Division of Urology, Department of Surgery, Sunnybrook Health Sciences Centre, Toronto, ON, Canada.
Prostate Cancer Prostatic Dis. 2012 Dec;15(4):346-52. doi: 10.1038/pcan.2012.16. Epub 2012 May 22.
Prostate cancer incidence and mortality vary dramatically by geographical location. Both are higher in developed countries. Some attribute this to westernized lifestyles of high-energy diets and limited physical activity with consequent obesity. Obesity and obesity-related diseases like diabetes cause hyperinsulinaemia, which upregulates pro-survival cell signalling. Previous work revealed diet-induced hyperinsulinaemia enhances prostate cancer xenograft growth in vivo. Metformin, an antidiabetic medication, reduces hyperinsulinaemia and also exhibits antineoplastic properties. Herein, we assess the potential additive benefit of combining bicalutamide antiandrogen therapy with metformin, in vitro and in vivo.

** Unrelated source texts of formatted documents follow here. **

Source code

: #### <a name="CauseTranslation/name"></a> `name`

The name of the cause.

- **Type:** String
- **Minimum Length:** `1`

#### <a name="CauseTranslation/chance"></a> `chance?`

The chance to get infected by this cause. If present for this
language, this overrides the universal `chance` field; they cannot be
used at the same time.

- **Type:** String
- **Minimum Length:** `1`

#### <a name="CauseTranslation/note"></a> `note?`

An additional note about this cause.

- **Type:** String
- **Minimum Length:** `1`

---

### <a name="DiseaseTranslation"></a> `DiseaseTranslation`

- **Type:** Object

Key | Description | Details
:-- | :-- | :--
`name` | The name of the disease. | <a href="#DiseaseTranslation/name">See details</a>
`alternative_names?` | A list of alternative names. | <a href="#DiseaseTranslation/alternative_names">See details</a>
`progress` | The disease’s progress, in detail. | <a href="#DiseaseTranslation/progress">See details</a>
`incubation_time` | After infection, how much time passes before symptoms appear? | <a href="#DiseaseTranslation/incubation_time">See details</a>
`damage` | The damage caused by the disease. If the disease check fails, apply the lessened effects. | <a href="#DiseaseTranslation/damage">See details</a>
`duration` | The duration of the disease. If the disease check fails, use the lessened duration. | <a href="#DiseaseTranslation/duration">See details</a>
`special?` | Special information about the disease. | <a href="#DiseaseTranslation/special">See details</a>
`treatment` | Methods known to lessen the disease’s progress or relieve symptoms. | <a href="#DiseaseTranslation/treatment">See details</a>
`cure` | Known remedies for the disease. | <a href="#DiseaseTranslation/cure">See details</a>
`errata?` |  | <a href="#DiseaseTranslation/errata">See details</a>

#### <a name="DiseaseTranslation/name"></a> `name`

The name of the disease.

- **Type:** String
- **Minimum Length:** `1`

Using clonogenic assays, we assessed the effect of bicalutamide and/or metformin on clonogenicity in prostate cancer cell lines. Western blot and cell cycle analyses were used to elucidate mechanisms of interaction between the drugs in androgen receptor (AR)-positive (LNCaP) and AR-negative (PC3) cell lines. The combination treatment regimen was assessed in vivo using an LNCaP murine xenograft model.
Micromolar bicalutamide or millimolar metformin caused a significant dose-dependent reduction in clonogenicity (P<0.001). Combination treatment further significantly reduced clonogenicity (P<0.005) with greater effects in AR-positive cells. Western blot and cell cycle analyses suggested differing mechanisms of interaction in AR-positive and -negative cell lines. Following combination treatment, LNCaP cells exhibited an altered cell proliferation (decreased phospho mammalian target of rapamycin expression) and perturbed cell cycle kinetics (G1/S cell cycle arrest). PC3 cells showed evidence of enhanced apoptosis (increased Bcl-2-associated X protein and decreased total caspase 3 expression). Markedly diminished tumour growth occurred following combination treatment in vivo (P<0.001).
Combining bicalutamide and metformin significantly reduces prostate cancer cell growth further than either monotherapy. In AR-positive cells, this effect appeared to be mediated by reducing proliferation rates, whereas in AR-negative cells the combination treatment appeared to promote apoptosis. This combination drug regimen may improve prostate-cancer-specific survival by the direct antineoplastic properties outlined.
前列腺癌的发病率和死亡率在地理位置上差异很大。在发达国家,这两个数据都更高。一些人将其归因于高热量饮食和缺乏体力活动导致肥胖的西方化生活方式。肥胖和肥胖相关疾病(如糖尿病)会导致高胰岛素血症,从而上调促生存细胞信号。先前的工作表明,饮食诱导的高胰岛素血症会增强体内前列腺癌异种移植物的生长。二甲双胍是一种抗糖尿病药物,可降低高胰岛素血症,并且具有抗肿瘤特性。在此,我们评估了将比卡鲁胺抗雄激素治疗与二甲双胍联合使用的潜在附加益处,包括体外和体内。
使用集落形成实验,我们评估了比卡鲁胺和/或二甲双胍对前列腺癌细胞系集落形成的影响。使用 Western blot 和细胞周期分析来阐明在雄激素受体(AR)阳性(LNCaP)和 AR 阴性(PC3)细胞系中药物相互作用的机制。使用 LNCaP 小鼠异种移植模型评估联合治疗方案。
微摩尔浓度的比卡鲁胺或毫摩尔浓度的二甲双胍会导致集落形成能力显著降低(P<0.001)。联合治疗进一步显著降低了集落形成能力(P<0.005),对 AR 阳性细胞的作用更大。Western blot 和细胞周期分析表明,在 AR 阳性和阴性细胞系中存在不同的相互作用机制。联合治疗后,LNCaP 细胞表现出改变的细胞增殖(磷酸化哺乳动物雷帕霉素靶蛋白表达减少)和扰乱的细胞周期动力学(G1/S 细胞周期停滞)。PC3 细胞显示出增强的细胞凋亡(Bcl-2 相关 X 蛋白增加,总半胱氨酸天冬氨酸蛋白酶 3 表达减少)的证据。体内联合治疗后,肿瘤生长明显减少(P<0.001)。
将比卡鲁胺和二甲双胍联合使用可进一步降低前列腺癌细胞的生长,比单独使用任何一种药物效果都要好。在 AR 阳性细胞中,这种作用似乎是通过降低增殖率来介导的,而在 AR 阴性细胞中,联合治疗似乎促进了细胞凋亡。这种联合药物治疗方案可能通过直接的抗肿瘤特性来提高前列腺癌的特异性生存。